---------- Text
George Joseph said his blueberry farm hasn’t been hurt by the drought affecting most of the state. Because of his irrigation system, his crops still are getting plenty of water.

“If you’re doing the irrigation, then there’s plenty of fruit,” said Joseph, of Steep Hill Farm in Fayette. “But if you aren’t irrigating, then you might be in trouble.”

Maine is the biggest wild blueberry producer in the country, and there was concern among blueberry farmers that extended dry weather might impact the crop. But for Joseph, and other farms in the area, that hasn’t happened.

“If people are mulching, then they have pretty good soil, so they’ll be in good shape,” Joseph said. “But if you’re not doing the work, then yeah, the dry weather could have an impact.”

The U.S. Drought Monitor website on Thursday listed the northern half of Kennebec County as being under “abnormally dry conditions” and the southern part as having a “moderate drought.” Augusta got 7.17 inches of rain over the last three months and 9.41 inches of rain since April, about 3.5 and 5.05 inches below normal, respectively.

Nancy McBrady, executive director of the Wild Blueberry Commission of Maine, said typically growers would want about 1 inch of rain per week, but that hasn’t happened.


“We still have excellent-looking fruit because we had a good spring with good pollination,” McBrady said. “It’s going to be a good product no matter what.”

Other area growers are having successful harvesting seasons too. According to the Facebook page of the 100-acre Sweet Season Farm in Washington, the farm’s early season varieties are “picked out” but the mid-season crop is “coming on strong.”
--------------------
---------- Record set
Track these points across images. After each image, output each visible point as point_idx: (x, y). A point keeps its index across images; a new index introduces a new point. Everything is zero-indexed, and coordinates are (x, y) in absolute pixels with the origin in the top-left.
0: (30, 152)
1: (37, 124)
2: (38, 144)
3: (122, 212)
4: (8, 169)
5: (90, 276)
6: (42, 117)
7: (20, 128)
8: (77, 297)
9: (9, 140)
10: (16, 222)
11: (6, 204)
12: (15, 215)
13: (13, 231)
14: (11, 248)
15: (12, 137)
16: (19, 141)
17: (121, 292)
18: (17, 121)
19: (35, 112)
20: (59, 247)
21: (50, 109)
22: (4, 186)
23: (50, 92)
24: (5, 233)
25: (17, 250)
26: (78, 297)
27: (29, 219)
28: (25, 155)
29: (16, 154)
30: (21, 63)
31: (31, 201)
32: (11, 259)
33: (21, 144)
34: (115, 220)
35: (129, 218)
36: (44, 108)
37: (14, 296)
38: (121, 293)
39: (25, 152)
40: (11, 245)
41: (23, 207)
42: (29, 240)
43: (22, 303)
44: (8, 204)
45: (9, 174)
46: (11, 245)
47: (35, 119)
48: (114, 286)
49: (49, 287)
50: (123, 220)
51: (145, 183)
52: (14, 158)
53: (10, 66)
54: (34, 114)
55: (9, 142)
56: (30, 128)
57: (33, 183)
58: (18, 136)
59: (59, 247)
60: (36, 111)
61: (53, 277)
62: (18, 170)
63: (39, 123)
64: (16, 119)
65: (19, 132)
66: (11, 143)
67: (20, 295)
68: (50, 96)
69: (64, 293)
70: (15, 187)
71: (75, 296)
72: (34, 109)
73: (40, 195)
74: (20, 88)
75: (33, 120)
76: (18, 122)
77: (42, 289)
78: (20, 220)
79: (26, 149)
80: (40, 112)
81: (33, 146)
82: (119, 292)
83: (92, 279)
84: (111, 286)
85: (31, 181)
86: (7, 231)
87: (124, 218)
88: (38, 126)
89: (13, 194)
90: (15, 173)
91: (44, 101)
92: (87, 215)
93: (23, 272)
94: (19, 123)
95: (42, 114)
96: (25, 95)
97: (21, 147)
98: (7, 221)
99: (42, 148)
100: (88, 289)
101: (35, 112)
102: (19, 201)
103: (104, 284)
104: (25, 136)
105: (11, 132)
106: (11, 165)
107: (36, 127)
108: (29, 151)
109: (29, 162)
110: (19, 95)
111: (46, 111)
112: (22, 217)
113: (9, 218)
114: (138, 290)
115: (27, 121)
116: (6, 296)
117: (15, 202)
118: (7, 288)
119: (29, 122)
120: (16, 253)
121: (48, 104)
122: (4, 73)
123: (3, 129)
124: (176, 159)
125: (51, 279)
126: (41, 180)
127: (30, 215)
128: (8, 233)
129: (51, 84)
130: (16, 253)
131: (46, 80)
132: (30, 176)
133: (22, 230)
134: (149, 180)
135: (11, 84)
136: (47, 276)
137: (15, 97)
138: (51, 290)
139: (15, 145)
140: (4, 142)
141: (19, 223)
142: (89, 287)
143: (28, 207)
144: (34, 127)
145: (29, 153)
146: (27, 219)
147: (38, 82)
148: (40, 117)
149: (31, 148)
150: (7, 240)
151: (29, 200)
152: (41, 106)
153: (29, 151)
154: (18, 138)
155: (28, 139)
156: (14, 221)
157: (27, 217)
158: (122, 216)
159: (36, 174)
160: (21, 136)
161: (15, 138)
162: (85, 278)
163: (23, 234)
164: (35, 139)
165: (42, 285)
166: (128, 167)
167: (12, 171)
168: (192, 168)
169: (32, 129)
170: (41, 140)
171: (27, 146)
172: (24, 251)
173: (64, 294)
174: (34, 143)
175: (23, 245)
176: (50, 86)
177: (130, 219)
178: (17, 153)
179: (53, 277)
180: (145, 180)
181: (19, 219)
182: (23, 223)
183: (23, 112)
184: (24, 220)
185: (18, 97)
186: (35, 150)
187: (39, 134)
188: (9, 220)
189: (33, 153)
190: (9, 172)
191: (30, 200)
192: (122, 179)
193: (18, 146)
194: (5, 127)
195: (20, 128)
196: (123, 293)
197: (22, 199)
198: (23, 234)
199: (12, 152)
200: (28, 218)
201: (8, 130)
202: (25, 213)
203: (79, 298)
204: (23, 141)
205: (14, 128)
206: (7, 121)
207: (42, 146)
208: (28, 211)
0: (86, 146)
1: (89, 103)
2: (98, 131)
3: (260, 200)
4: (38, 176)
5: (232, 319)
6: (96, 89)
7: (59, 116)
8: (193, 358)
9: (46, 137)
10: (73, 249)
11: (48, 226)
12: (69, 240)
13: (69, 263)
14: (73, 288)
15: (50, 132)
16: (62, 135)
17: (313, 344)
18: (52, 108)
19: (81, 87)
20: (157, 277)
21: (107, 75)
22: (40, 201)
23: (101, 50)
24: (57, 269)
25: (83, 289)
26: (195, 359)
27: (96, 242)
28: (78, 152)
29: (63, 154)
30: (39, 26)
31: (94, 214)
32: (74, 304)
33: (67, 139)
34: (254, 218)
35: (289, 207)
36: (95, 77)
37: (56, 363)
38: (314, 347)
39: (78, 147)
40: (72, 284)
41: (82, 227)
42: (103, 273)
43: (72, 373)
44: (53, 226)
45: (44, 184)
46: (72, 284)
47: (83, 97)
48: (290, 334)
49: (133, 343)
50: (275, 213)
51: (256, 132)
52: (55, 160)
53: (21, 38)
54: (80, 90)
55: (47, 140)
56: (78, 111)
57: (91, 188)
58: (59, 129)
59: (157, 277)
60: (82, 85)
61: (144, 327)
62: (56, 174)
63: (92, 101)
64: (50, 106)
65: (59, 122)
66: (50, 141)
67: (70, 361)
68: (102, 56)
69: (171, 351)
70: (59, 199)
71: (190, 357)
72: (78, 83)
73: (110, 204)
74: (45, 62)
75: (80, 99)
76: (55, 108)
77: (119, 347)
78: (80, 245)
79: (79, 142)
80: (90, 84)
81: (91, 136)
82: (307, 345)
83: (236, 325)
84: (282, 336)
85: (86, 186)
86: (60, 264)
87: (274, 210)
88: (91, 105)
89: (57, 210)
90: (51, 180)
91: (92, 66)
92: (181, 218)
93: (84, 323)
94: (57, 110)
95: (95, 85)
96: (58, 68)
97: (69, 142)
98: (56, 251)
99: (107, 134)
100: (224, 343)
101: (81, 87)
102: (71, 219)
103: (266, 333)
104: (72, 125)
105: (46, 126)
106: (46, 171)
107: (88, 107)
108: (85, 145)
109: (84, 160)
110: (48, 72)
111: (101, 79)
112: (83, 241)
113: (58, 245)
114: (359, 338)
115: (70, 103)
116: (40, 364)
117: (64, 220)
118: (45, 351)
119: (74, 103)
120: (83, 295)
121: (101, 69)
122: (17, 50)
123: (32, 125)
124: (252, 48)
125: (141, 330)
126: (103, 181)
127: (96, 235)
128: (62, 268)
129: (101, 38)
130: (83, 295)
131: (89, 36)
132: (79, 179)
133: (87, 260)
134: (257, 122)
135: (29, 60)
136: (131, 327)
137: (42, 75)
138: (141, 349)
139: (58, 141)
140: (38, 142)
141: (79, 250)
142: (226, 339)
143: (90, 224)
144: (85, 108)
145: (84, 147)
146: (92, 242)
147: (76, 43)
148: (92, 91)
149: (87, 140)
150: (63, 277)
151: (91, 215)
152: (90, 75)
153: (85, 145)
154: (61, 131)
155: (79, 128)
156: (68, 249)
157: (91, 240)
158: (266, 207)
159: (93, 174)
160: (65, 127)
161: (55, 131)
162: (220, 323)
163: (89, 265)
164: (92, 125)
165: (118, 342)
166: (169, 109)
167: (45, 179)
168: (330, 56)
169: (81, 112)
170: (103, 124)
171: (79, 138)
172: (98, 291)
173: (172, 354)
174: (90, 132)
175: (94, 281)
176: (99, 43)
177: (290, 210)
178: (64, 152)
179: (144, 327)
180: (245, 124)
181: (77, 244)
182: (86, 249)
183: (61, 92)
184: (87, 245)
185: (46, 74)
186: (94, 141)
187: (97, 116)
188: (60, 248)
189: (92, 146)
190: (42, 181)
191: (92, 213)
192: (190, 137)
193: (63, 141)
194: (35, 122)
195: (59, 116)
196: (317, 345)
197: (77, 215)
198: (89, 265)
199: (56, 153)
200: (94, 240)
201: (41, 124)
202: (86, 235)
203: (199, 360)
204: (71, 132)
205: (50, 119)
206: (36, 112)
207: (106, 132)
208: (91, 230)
--------------------
● Exercise instructions
1. In the blueberry drought article, what is the name of George Joseph's farm, and in what town is it located?
2. Extend the blueberry drought article past its last sentence.
The rows have nothing to do with the blueberry drought article.

● Answers per task
1. Steep Hill Farm, in Fayette.

2.
Sites Farm, in Athens, said on its Facebook page that it is “loaded with blueberries ripening all at once” because of the heat.

McBrady said Maine is about halfway through its typical harvest season and current projections show a production of about 80 million pounds of wild blueberries, slightly below the normal hauls of 85 million to 90 million pounds. Even so, she said, the assessment is constantly changing.

“If we got a good amount of sustained rain, that projection could go up to the average or maybe even exceed it,” she said. “But that’s a big if.”

Wild blueberry specialist David Yarborough, of the University of Maine Cooperative Extension in Orono, said the blueberry industry in Maine was in good shape earlier in the year and had potential to see a crop around 100 million pounds, as was the case last year. But rainfall has been down about an inch per month since the summer began.


Precipitation has been more erratic and limiting over the last several years as the climate continues to change, Yarborough said, and the hot weather causes stress on the plants.

“They need moisture to cool off,” he said, “and if they can’t get it from rainfall, the plants will start taking moisture from the berries.”

The Fayette farm hasn’t seen a drop in traffic because of the drought, Joseph said, but rather because of the heat. He said people hear reports that it’s going to be really hot, so they stay home.

“People listen to the weather and get intimidated by the heat,” Joseph said. “It’s Maine, so sometimes they just listen too much.”

Joseph said his farm, which features highbush blueberries, had a good crowd Thursday morning, which is good because he’s concerned about some of the fruit going to waste.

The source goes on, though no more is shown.